The prophet Zephaniah makes it clear that God hates sin, especially the three sins that the Hebrew people are guilty of at this writing; namely, rebelliousness, defilement, and oppression. Those sins sound pretty familiar to today’s nations. Zephaniah isn’t speaking of a rebellion in the name of righteousness, rather he foretells of rebellion against God and God’s commandments. Likewise he holds a mirror to the face of the Hebrew people and shows them how they have sinned against and defiled the great gifts from God. Lastly, the prophet demonstrates how man’s inhumanity to man, especially to the most innocent and weak of society are oppressed and demeaned. What parallels do we see in our world today? Greed? Materialism? Assault on the environment? Abuse of the elderly, the weak, even the unborn? Yet, Zephaniah offers a glimmer of hope on behalf of a merciful God by reminding us to be humble in the presence of our God, to revere his power and grace, and thereby we will be spared like that ‘remnant’ or scrap of Israel.
MATTHEW 21: 28-32
Jesus said to the chief priests and the elders of the people; “What is your opinion? A man had two sons. He came to the first and said, ‘Son, go out and work in the vineyard today.’ The son said in reply, ‘I will not,’ but afterwards he changed his mind and went. The man came to the other son and gave the same order. He said in reply, ‘Yes, sir,’ but did not go. Which of the two did his father’s will?”
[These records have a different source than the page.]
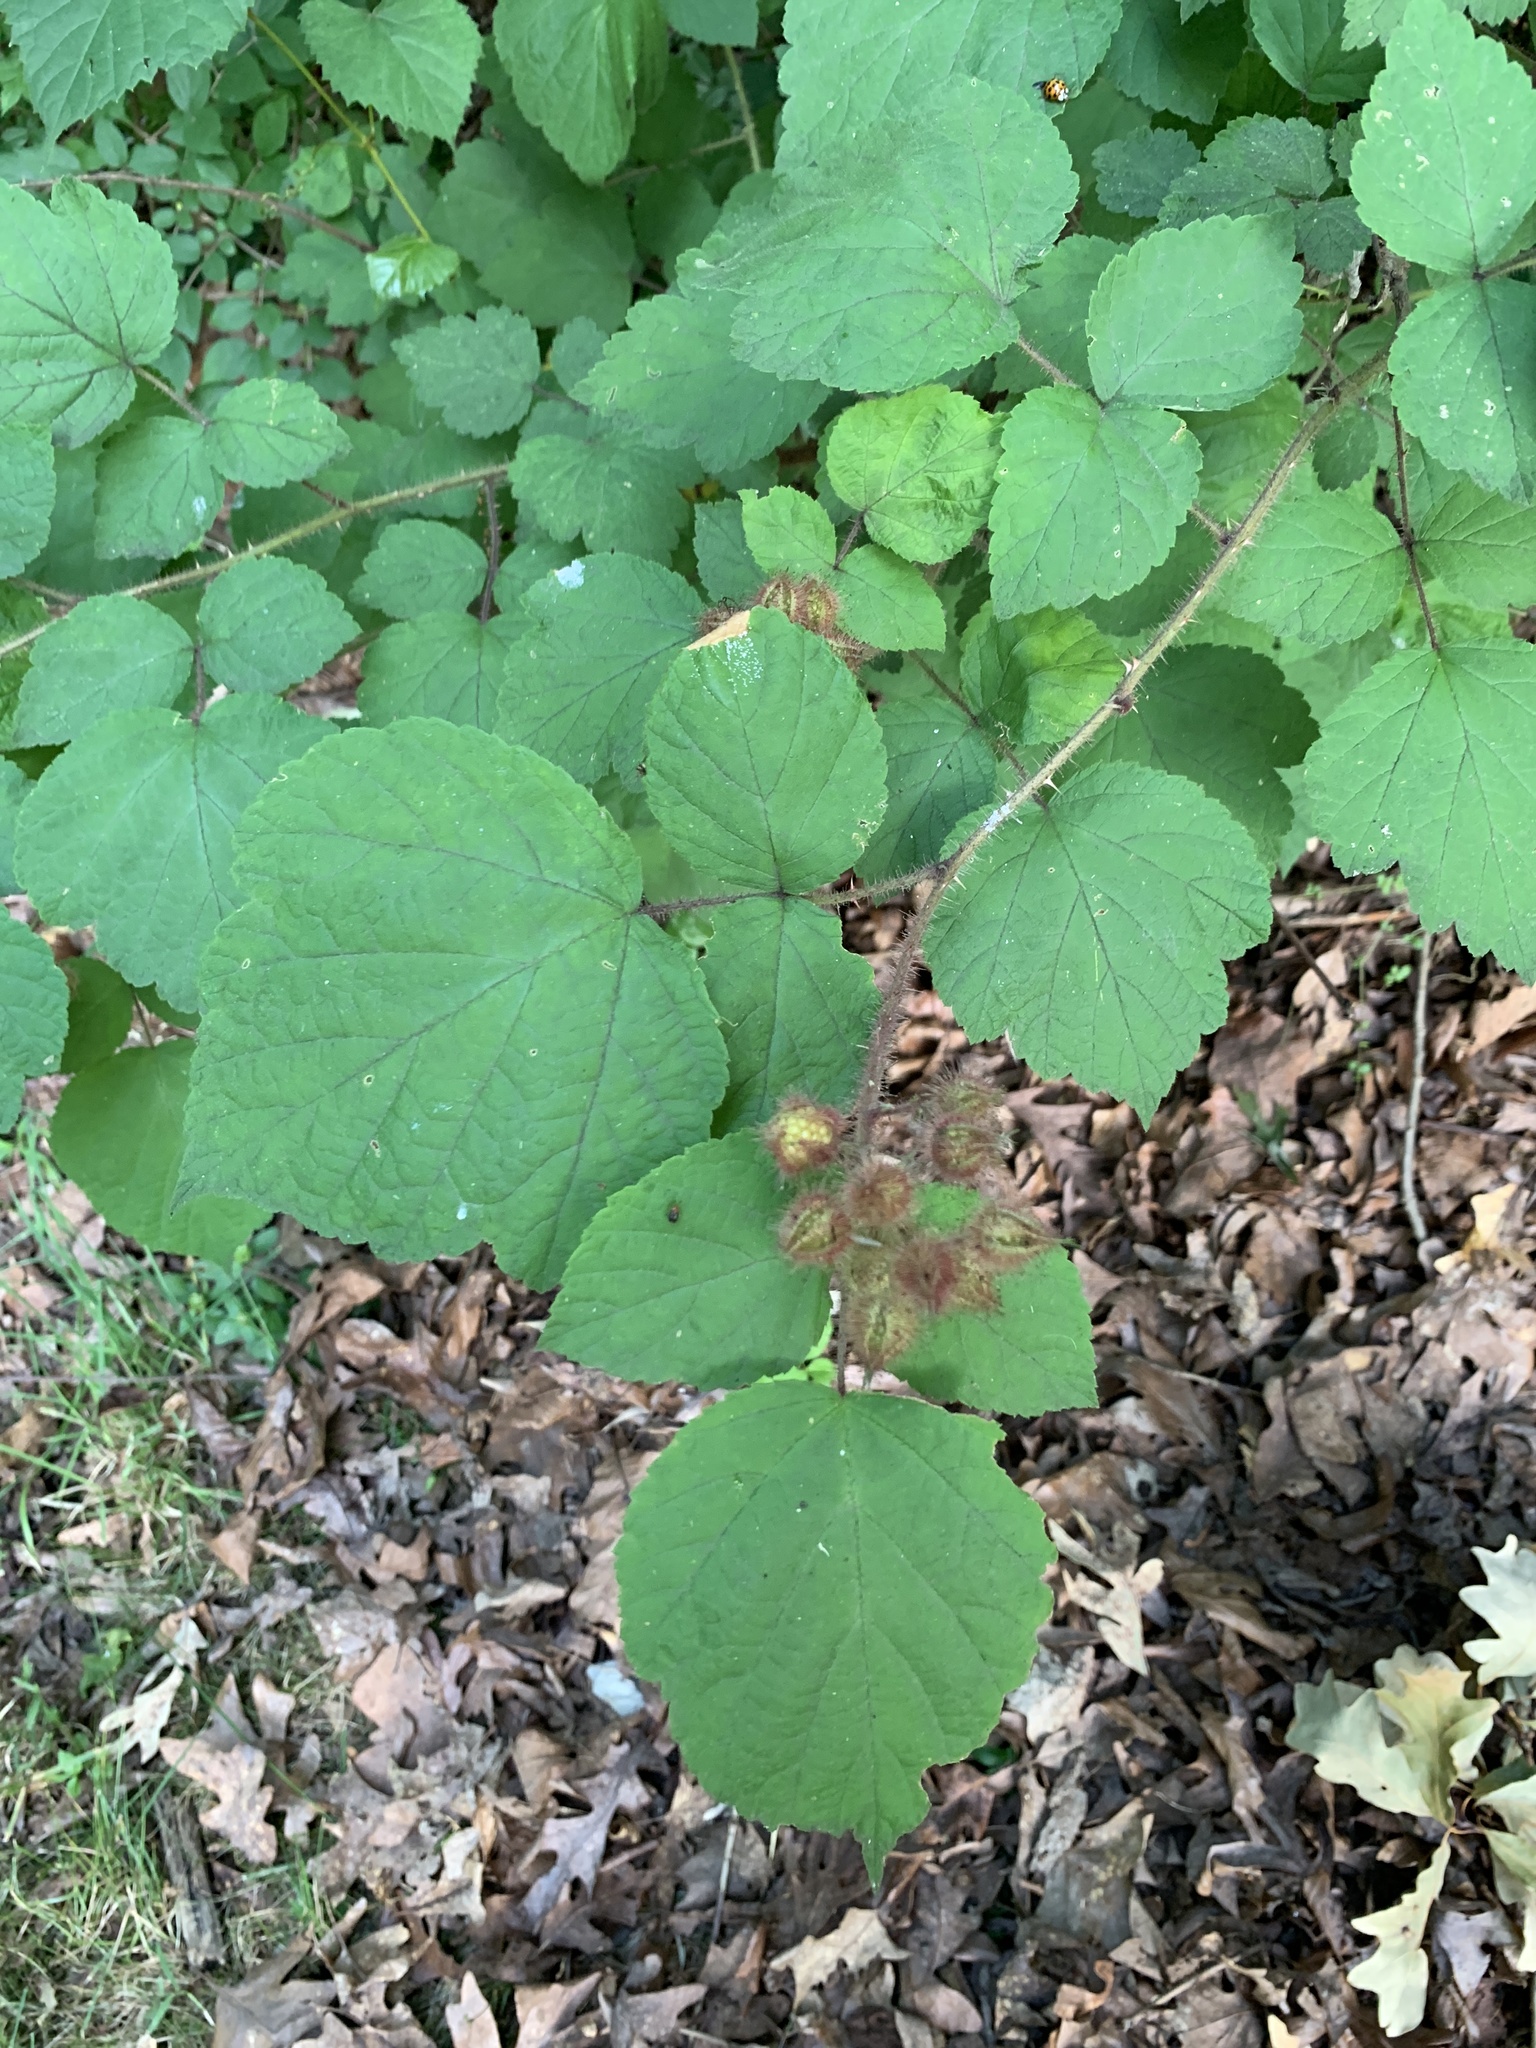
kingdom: Plantae
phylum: Tracheophyta
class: Magnoliopsida
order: Rosales
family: Rosaceae
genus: Rubus
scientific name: Rubus phoenicolasius
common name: Japanese wineberry
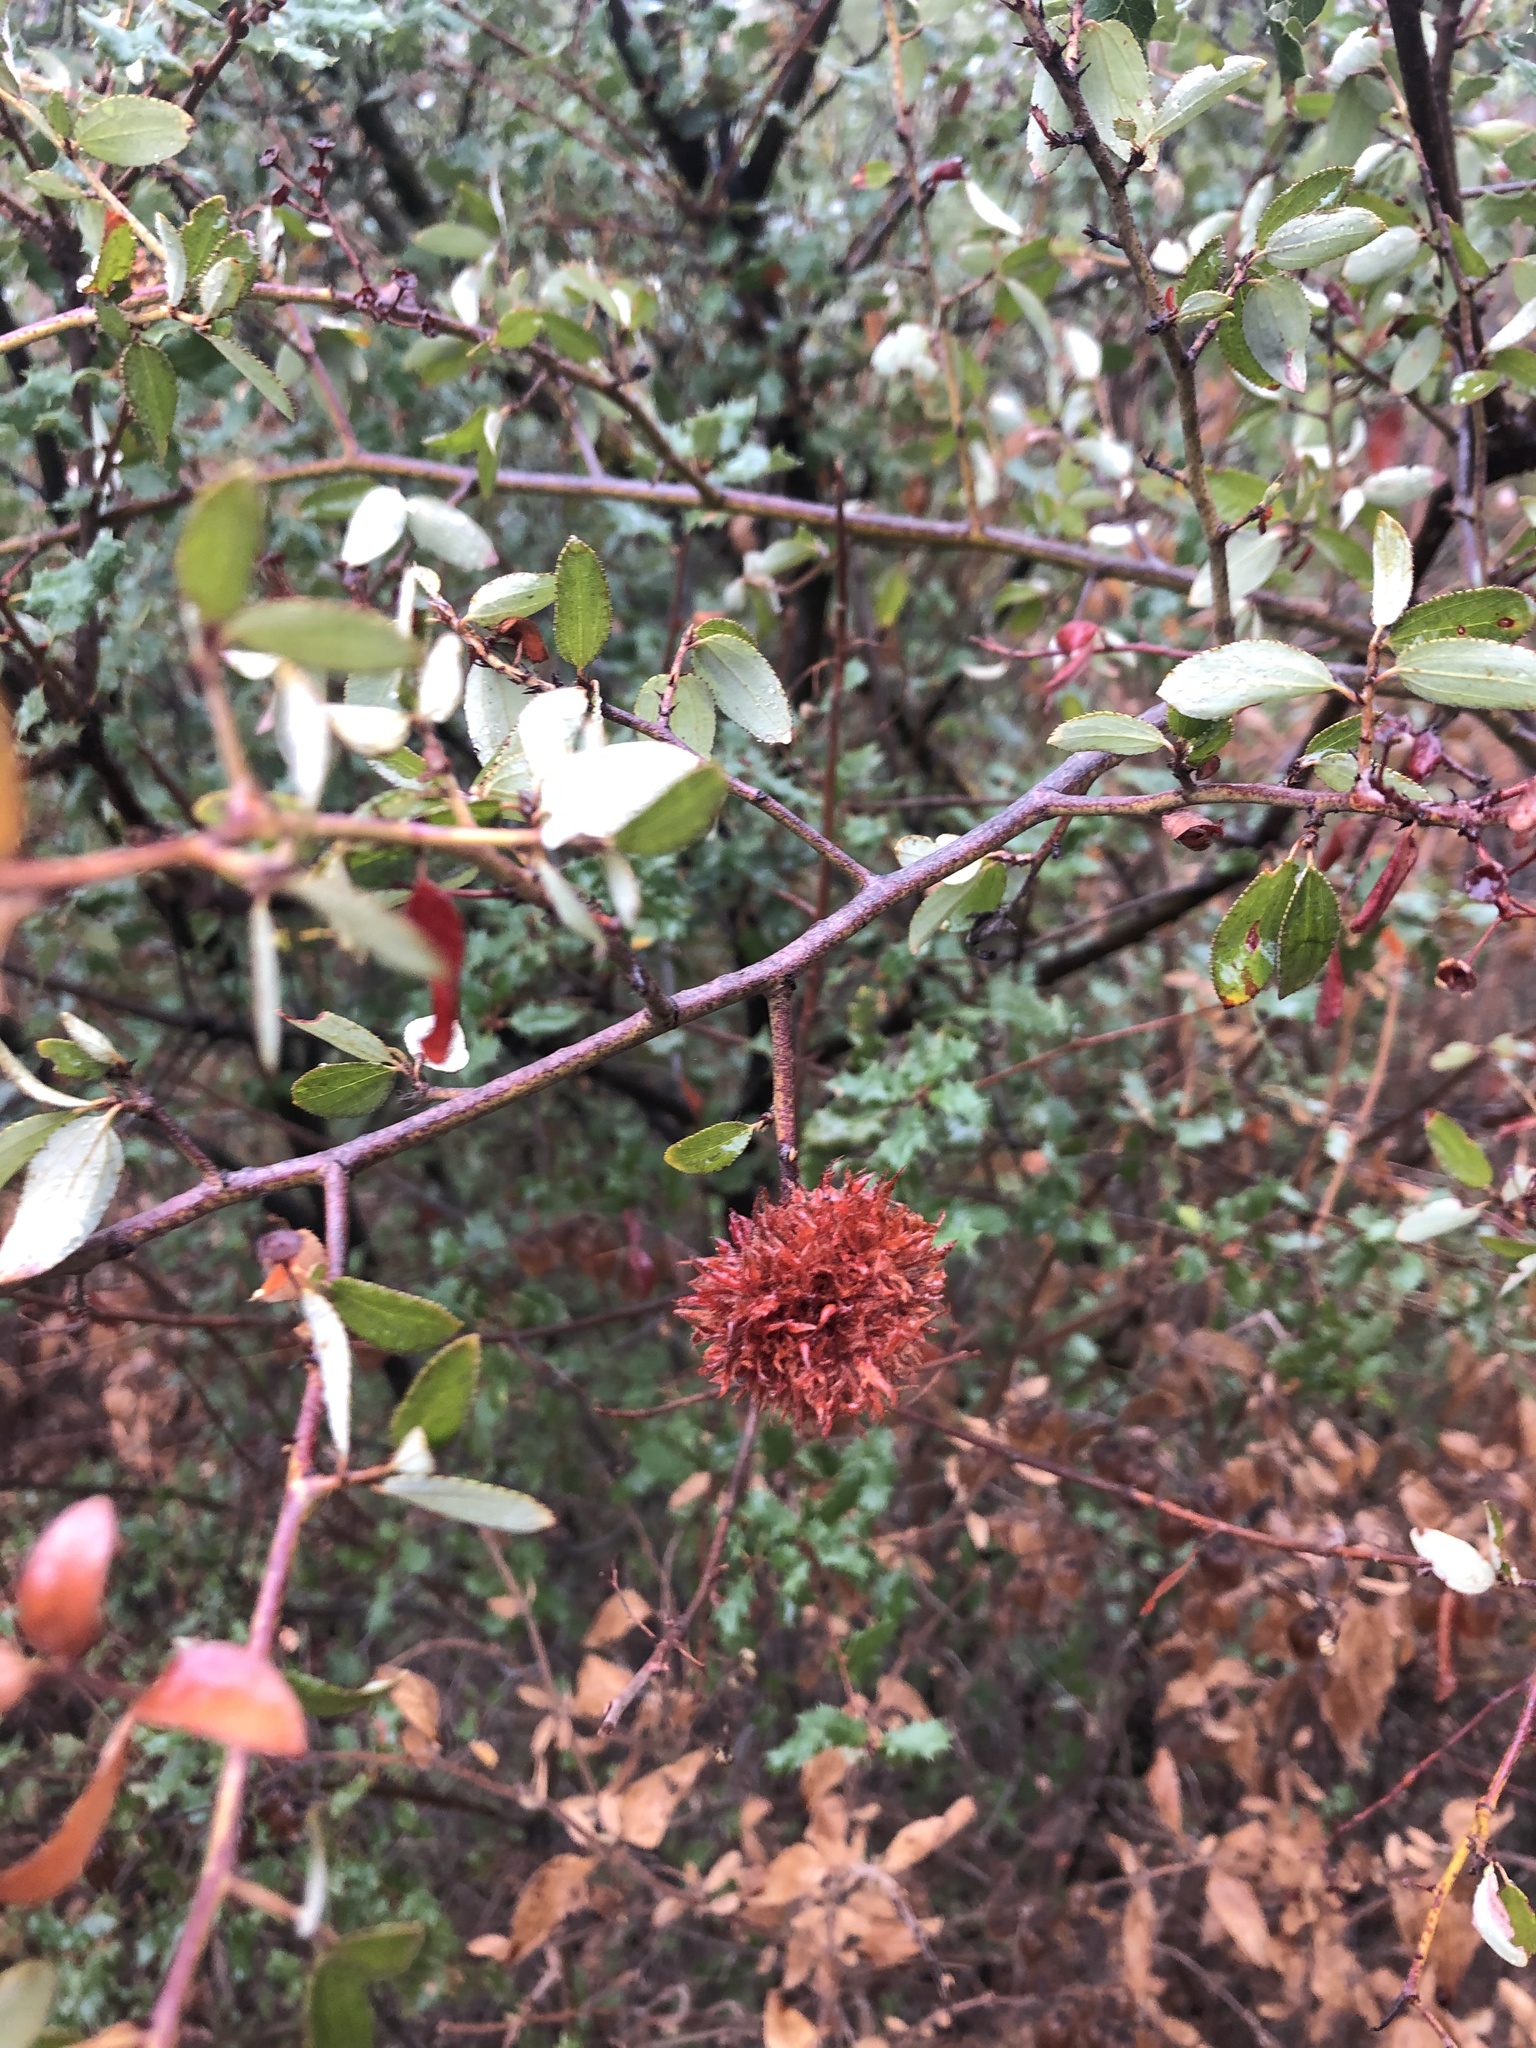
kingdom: Animalia
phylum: Arthropoda
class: Insecta
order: Diptera
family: Cecidomyiidae
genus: Asphondylia
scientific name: Asphondylia ceanothi
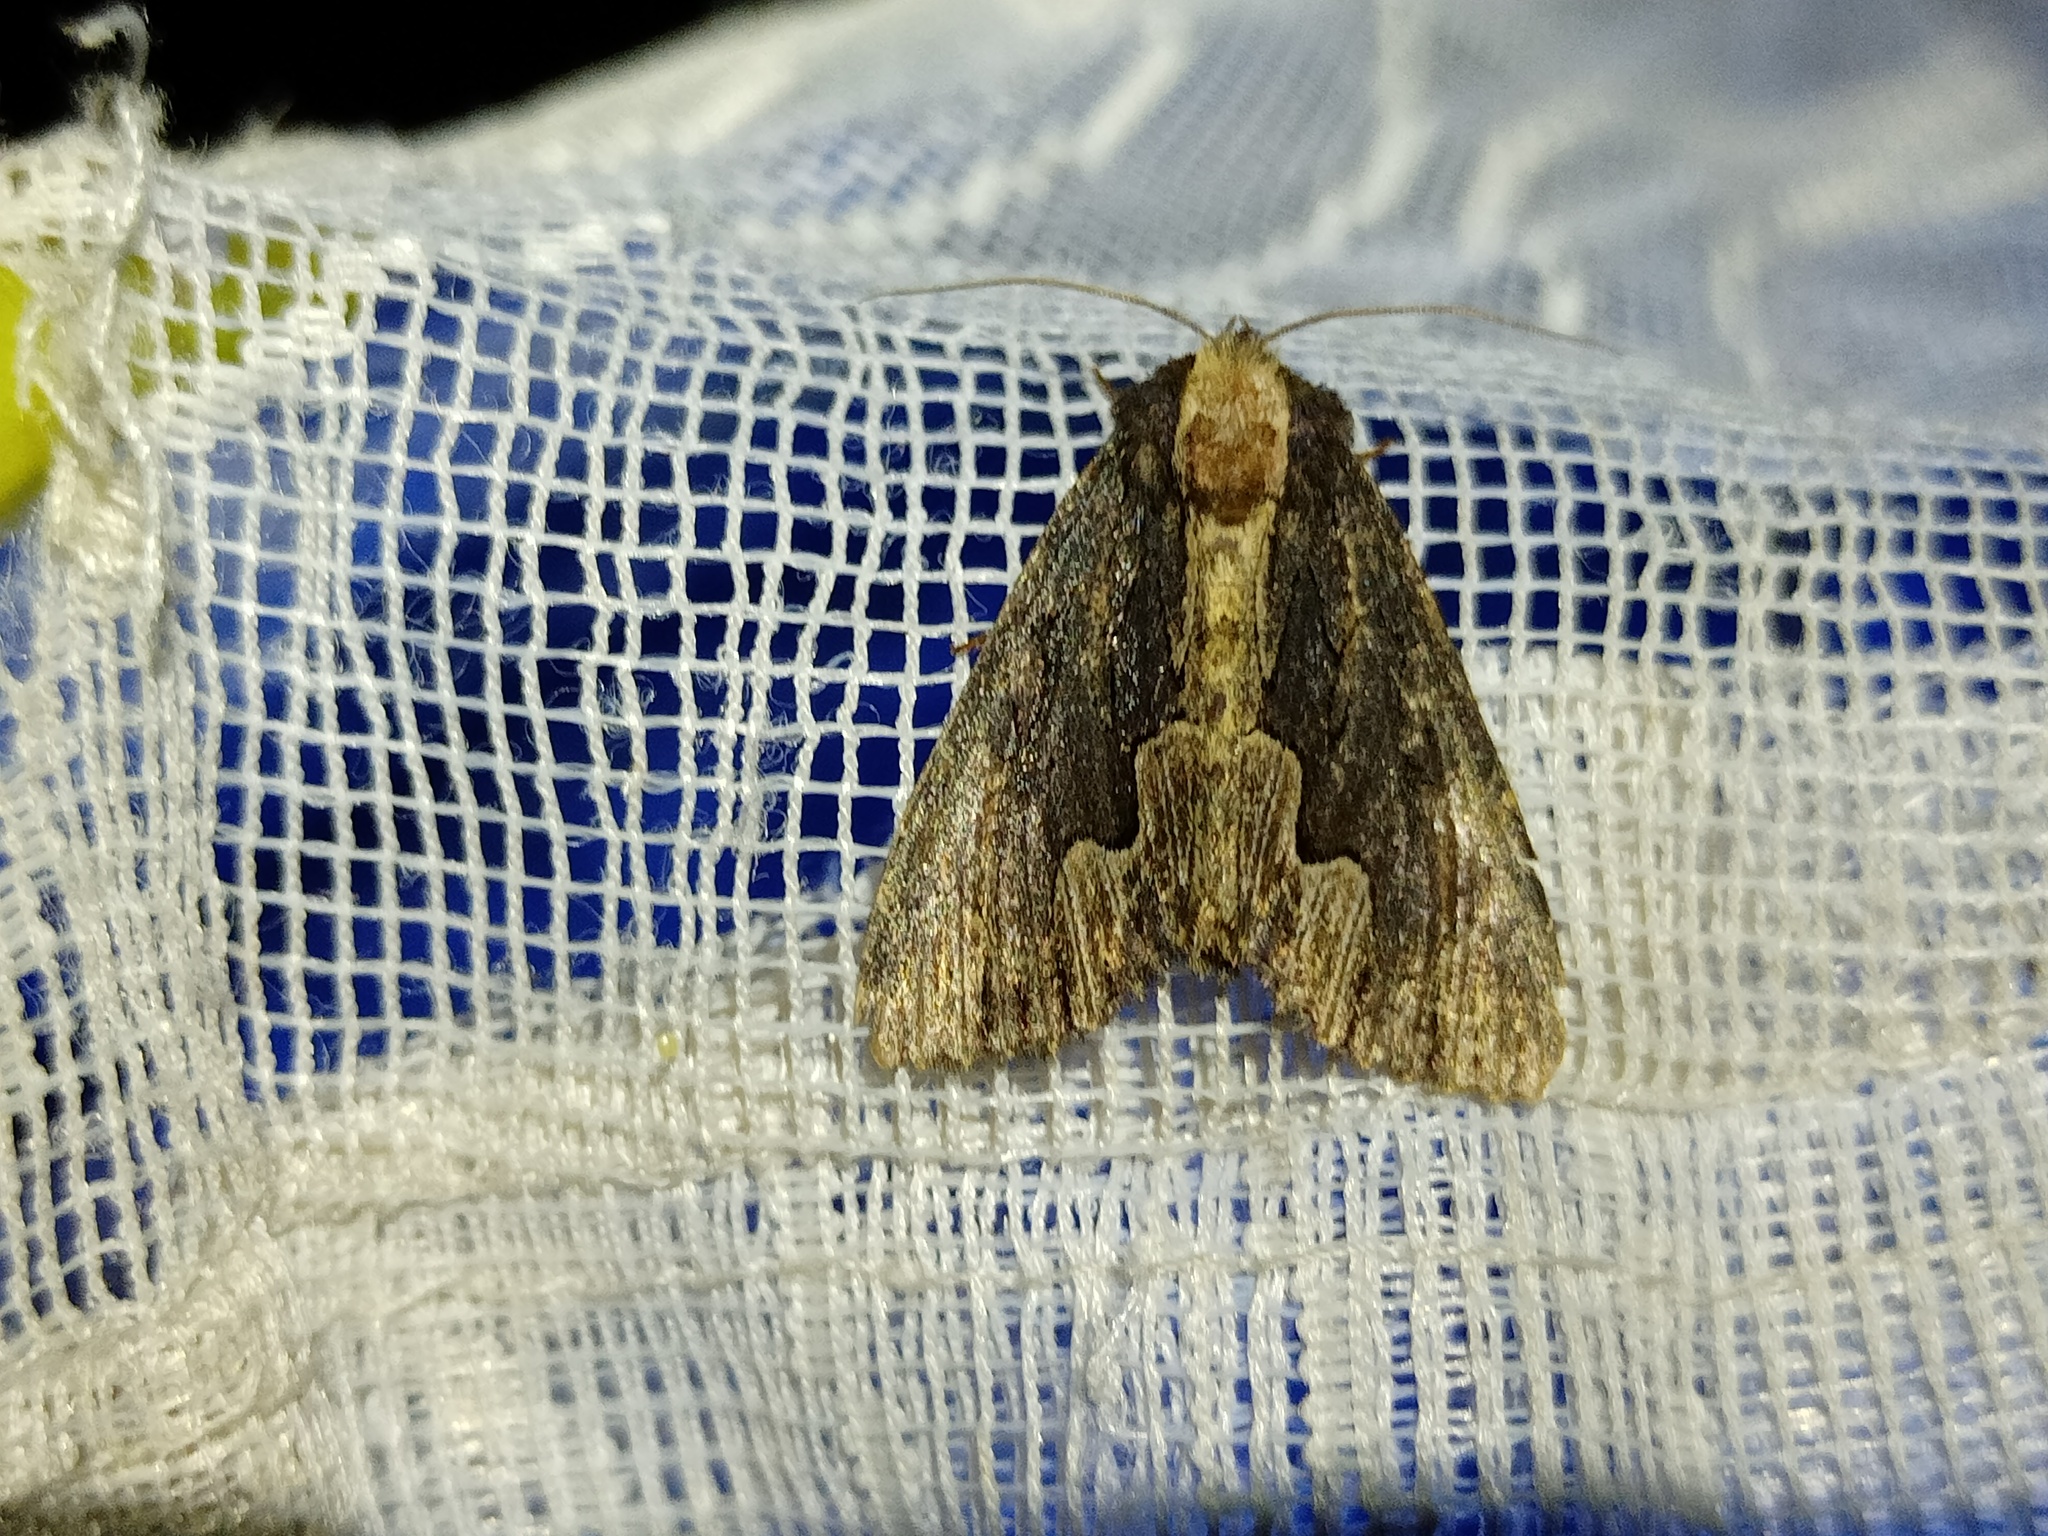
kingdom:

Can’t we all relate to this parable? Haven’t we been one of the two sons, or maybe we see both of these children in the actions of our own sons and daughters. We are given or give a request, expecting that orders will be followed, chores will be done, respect will be paid to one’s elders, and then we get (or give) ‘backtalk,’ and a litany of reasons as to why we can’t or won’t do what was expected of us. “Aw, Maw! Not now.” Or “Ok, in a minute,” and the minute passes without any intention of taking out the trash, washing the dishes, cleaning up the room, or feeding the dog (or cat). But sometimes, like the first son in this parable, we think better of it, and do what was asked, even willingly. There is a scene in Thornton Wilder’s much loved play, OUR TOWN where Mr. Gibbs is speaking to his 15 year old son, George about not doing his chores;
“Well, George, while I was in my office today I heard a funny sound…and what do you think it was? It was your other chopping wood. There you see your mother getting up early; cooking meals all day long; washing and ironing; and still she has to go out in the backyard and chop wood. I suppose she just got tired of asking you. She just gave up and decided it was easier to do it herself. And you eat her meals, and put on the clothes she keeps nice for you, and you run off and play baseball, like she was some kind of hired girl we keep around the house but that we don’t like very much. (by this time George is hanging his head and crying) Well, I knew all I had to do was call your attention to it. Here’s a handkerchief, son.”
George learns the hard way just like the second son, and God, like Mr. Gibbs brings it to his attention in a subtle but clear way, making his disappointment obvious. Can you imagine disappointing God?